───── Task input

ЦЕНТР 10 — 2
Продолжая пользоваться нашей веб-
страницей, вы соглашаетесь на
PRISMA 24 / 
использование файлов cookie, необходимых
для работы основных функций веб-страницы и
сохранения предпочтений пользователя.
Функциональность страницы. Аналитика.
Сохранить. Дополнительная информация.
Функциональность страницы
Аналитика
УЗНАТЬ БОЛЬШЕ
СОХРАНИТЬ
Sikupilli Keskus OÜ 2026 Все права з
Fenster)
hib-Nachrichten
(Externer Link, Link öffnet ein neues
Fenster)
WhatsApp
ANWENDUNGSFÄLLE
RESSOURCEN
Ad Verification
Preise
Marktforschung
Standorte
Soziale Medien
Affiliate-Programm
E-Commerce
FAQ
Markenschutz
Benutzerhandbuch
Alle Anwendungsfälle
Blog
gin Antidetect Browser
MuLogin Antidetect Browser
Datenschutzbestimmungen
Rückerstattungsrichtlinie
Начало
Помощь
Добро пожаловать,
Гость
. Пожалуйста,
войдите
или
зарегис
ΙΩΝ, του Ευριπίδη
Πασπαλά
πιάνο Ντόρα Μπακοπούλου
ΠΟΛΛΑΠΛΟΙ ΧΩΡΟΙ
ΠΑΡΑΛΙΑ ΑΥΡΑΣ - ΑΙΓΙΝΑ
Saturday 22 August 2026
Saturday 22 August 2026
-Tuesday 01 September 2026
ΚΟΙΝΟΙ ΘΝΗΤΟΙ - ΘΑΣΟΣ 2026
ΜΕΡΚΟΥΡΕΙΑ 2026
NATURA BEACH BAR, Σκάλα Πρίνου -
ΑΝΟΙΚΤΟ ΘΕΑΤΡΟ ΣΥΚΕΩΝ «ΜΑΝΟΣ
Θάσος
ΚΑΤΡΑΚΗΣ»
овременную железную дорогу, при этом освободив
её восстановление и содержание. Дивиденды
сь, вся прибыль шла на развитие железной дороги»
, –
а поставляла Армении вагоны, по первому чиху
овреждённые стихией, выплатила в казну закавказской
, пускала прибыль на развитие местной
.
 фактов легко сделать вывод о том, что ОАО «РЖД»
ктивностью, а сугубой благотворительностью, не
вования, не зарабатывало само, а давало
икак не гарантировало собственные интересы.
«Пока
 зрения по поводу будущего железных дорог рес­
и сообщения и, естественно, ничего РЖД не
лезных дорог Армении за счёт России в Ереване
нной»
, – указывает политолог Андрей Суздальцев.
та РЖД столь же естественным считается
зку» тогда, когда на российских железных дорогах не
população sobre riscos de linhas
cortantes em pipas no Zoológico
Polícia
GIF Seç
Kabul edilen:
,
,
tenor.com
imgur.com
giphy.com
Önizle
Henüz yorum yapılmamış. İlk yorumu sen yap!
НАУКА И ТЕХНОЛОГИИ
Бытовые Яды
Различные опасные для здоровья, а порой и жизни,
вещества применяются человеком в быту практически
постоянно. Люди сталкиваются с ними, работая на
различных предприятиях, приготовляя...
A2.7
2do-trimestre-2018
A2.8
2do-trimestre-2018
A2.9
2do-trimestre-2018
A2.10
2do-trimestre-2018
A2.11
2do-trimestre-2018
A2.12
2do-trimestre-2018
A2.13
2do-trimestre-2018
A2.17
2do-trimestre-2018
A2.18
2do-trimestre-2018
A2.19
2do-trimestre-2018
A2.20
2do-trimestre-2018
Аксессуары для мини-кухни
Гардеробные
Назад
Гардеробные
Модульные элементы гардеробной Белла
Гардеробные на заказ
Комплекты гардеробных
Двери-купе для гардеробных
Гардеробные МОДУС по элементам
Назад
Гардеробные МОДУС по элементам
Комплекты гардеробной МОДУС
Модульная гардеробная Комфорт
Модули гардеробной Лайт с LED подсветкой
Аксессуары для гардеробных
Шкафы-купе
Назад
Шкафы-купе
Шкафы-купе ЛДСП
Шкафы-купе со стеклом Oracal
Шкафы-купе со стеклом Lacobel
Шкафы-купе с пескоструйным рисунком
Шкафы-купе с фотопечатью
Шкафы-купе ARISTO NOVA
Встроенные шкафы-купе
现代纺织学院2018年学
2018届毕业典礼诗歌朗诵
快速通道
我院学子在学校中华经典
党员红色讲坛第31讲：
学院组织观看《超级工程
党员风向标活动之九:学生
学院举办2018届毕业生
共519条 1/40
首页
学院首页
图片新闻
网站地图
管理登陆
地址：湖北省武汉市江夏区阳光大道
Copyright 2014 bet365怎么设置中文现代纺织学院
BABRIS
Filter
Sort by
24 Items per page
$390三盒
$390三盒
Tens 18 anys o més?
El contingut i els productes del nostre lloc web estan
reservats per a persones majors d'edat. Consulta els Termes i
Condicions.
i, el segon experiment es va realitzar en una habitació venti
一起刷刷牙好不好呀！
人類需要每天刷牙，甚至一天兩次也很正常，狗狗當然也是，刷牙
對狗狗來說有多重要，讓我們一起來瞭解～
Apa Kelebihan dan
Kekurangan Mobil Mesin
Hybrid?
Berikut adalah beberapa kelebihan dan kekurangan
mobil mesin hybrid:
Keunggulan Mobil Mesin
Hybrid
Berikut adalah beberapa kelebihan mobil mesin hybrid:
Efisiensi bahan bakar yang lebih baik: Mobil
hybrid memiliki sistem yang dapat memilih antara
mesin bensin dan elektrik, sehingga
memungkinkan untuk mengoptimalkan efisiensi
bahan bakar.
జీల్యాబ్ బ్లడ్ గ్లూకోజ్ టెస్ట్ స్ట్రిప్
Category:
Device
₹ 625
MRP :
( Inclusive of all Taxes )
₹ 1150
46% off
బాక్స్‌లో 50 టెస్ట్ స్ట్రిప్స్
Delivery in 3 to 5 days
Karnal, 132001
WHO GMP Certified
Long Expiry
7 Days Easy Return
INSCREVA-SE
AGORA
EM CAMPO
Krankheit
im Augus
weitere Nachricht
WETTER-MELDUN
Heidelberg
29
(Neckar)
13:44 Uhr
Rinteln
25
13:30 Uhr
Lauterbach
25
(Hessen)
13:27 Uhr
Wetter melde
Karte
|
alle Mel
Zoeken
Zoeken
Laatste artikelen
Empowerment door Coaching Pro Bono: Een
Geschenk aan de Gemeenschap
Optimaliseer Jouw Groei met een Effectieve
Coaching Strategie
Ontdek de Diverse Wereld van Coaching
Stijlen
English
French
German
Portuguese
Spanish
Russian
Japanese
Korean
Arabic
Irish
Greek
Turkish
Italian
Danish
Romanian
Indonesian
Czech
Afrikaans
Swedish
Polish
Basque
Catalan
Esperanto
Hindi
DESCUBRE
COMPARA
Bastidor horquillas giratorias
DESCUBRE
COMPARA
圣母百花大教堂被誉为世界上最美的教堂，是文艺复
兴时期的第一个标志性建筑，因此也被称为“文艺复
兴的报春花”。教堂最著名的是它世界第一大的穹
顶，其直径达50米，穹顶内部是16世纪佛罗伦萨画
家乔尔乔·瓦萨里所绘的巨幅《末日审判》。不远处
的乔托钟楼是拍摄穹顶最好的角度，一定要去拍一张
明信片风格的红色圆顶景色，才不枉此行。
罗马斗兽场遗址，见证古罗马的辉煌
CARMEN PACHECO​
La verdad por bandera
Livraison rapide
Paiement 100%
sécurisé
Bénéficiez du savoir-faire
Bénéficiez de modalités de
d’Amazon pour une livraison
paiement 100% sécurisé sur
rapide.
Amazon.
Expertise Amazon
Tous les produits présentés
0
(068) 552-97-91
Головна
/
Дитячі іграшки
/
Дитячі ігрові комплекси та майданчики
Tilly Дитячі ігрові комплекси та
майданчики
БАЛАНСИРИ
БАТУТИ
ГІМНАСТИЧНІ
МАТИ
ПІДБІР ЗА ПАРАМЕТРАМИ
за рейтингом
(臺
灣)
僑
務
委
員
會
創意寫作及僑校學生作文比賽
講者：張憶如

──────────

Reproduce the entries verbatim, from the first line through the line containing "-Tuesday 01 September 2026", including that line.

### The answer
ЦЕНТР 10 — 2
Продолжая пользоваться нашей веб-
страницей, вы соглашаетесь на
PRISMA 24 / 
использование файлов cookie, необходимых
для работы основных функций веб-страницы и
сохранения предпочтений пользователя.
Функциональность страницы. Аналитика.
Сохранить. Дополнительная информация.
Функциональность страницы
Аналитика
УЗНАТЬ БОЛЬШЕ
СОХРАНИТЬ
Sikupilli Keskus OÜ 2026 Все права з
Fenster)
hib-Nachrichten
(Externer Link, Link öffnet ein neues
Fenster)
WhatsApp
ANWENDUNGSFÄLLE
RESSOURCEN
Ad Verification
Preise
Marktforschung
Standorte
Soziale Medien
Affiliate-Programm
E-Commerce
FAQ
Markenschutz
Benutzerhandbuch
Alle Anwendungsfälle
Blog
gin Antidetect Browser
MuLogin Antidetect Browser
Datenschutzbestimmungen
Rückerstattungsrichtlinie
Начало
Помощь
Добро пожаловать,
Гость
. Пожалуйста,
войдите
или
зарегис
ΙΩΝ, του Ευριπίδη
Πασπαλά
πιάνο Ντόρα Μπακοπούλου
ΠΟΛΛΑΠΛΟΙ ΧΩΡΟΙ
ΠΑΡΑΛΙΑ ΑΥΡΑΣ - ΑΙΓΙΝΑ
Saturday 22 August 2026
Saturday 22 August 2026
-Tuesday 01 September 2026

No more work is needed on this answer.